Exercise input:
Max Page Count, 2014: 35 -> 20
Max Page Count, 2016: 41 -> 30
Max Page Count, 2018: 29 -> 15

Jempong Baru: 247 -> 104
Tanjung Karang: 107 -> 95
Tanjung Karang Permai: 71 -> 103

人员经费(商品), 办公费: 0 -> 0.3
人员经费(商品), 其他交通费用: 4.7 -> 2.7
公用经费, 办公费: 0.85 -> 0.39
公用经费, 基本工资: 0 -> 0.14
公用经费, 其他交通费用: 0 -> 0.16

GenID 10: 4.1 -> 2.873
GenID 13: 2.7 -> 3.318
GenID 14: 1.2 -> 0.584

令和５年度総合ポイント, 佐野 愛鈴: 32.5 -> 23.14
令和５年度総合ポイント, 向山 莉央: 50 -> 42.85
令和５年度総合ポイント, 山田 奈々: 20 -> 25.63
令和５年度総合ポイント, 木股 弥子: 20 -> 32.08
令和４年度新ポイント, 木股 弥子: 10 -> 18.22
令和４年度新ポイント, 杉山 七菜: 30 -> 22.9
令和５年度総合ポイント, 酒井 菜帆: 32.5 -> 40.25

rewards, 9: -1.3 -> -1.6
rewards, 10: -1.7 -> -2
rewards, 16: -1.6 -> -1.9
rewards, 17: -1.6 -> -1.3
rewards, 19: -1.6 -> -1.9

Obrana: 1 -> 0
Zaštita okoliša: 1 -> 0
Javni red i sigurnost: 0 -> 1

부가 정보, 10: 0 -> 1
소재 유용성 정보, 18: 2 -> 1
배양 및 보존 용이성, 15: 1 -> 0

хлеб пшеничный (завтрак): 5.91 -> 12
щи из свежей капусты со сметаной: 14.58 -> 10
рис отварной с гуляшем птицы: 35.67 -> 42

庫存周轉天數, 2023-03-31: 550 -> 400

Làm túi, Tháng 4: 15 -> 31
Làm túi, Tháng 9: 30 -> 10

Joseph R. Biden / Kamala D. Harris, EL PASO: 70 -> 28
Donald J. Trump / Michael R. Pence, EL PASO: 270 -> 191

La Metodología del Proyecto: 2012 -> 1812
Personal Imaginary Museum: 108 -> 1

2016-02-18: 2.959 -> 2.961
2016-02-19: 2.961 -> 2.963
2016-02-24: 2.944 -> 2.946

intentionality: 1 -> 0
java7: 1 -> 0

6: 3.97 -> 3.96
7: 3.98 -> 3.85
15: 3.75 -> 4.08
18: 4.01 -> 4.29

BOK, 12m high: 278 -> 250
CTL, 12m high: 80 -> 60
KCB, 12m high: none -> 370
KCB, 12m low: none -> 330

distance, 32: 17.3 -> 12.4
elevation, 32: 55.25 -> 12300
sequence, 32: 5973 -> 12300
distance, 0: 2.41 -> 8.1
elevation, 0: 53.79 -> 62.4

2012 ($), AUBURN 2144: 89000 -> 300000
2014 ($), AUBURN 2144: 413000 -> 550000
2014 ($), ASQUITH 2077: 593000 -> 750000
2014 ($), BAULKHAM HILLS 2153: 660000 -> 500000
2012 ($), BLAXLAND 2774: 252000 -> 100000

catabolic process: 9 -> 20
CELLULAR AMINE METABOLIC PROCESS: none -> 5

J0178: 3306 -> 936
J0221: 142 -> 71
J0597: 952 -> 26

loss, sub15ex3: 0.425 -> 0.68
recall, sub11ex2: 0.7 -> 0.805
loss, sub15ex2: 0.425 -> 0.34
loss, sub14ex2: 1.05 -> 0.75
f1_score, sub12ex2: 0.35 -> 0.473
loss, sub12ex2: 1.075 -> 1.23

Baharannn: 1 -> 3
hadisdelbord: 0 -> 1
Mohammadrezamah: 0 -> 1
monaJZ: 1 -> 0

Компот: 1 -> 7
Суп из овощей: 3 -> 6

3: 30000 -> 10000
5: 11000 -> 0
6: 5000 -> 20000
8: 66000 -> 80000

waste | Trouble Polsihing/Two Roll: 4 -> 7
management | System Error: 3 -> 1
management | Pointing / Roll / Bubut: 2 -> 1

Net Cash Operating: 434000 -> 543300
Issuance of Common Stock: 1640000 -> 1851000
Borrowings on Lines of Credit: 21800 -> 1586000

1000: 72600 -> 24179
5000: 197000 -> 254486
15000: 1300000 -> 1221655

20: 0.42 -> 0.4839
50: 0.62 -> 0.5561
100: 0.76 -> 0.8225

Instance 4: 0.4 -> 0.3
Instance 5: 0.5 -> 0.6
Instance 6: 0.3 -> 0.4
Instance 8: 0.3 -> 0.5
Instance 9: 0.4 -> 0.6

Work item: Note which lines carry the word "Tháng" in the material, then copy each of them.

Response to the exercise:
Làm túi, Tháng 4: 15 -> 31
Làm túi, Tháng 9: 30 -> 10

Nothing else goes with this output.